Let $L_n=\{w\in\{0,1\}^* \mid \text{ the } n^{\text{th}}\text{ from last character is } 1\}$.
Define a DFA for this language, for all $n\in\mathbb{N}$.
- Hint: consider a binary word in length $n$.
$Solution.$ Let $$A=(Q,\Sigma,q_0,\delta,F)$$ be the DFA for $L_n$.
Let $m\in\mathbb{N}$, then: $$Q=\{q_0,q_1,\dots,q_{n+m}\}$$ $$F=\{q_{n+m}\}$$ and let $\displaystyle \delta :( Q\times \Sigma )\rightarrow Q$, such that:
$$\forall i\in[1,n+m+1] \backslash\{q_m\}:\delta(q_{i-1},\sigma)=q_i$$ $$\delta(q_{m-1},1)=q_m$$ $$\delta(q_{m-1},0)=q_{pit}$$
Now, I know that defining $m$ it's not good of what I heard.
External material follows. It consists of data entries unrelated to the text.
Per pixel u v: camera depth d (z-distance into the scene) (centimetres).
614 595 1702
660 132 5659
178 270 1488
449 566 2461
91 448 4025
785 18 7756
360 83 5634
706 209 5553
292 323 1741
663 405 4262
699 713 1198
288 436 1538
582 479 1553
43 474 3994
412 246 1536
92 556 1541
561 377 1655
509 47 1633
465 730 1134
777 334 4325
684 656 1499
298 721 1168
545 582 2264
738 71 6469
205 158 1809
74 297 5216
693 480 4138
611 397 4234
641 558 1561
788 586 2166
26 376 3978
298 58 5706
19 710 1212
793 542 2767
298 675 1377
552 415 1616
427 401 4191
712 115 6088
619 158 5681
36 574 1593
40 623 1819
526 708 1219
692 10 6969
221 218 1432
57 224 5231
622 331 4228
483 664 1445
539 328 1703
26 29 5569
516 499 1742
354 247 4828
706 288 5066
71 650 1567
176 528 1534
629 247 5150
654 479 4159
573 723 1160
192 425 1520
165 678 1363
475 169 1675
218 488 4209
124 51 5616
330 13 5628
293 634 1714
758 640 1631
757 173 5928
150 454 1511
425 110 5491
Therefore, I will be glad to know if it isn't correct to define $m$, and how can I solve it by using only $n$?
Thanks!
I would choose $Q = \{0,1\}^{\le n}$, the set of strings consiting of $0$ and $1$ of length at most $n$, including the empty string $\emptyset$.
The informal interpretation of this (which then gives the idea how to define the rest of the DFA) is: You interpret these states as storing the last $n$ digits you have read up to now (or less then $n$, if you have been reading less than $n$ digitis up to now).
Hence, your initial position is $q_0 = \emptyset$ (you haven't read anything up to now).
Your accepting set is $F = \{ 1a : a \in \{0,1\}^{n-1} \}$, i.e. all strings of length $n$ where the first digit is 1. (Since your states are indetend to represent exactlythe $n$-th last digits of your string, this exactly says that the $n$-th last digit is $1$)
The transition function $\delta : Q \times \{0,1\} \to Q$ is "writing the digit you read to the end of the string and forget the first digit, if it would get longer than $n$". That means $\delta(a,x) = ax$, if $a \in \{0,1\}^{\le n-1}$ and $x \in \{0,1\}$. And $\delta(a,x)=a_2\dots a_nx$, if $a =(a_1\dots a_n) \in \{0,1\}^n$ and $x \in \{0,1\}$.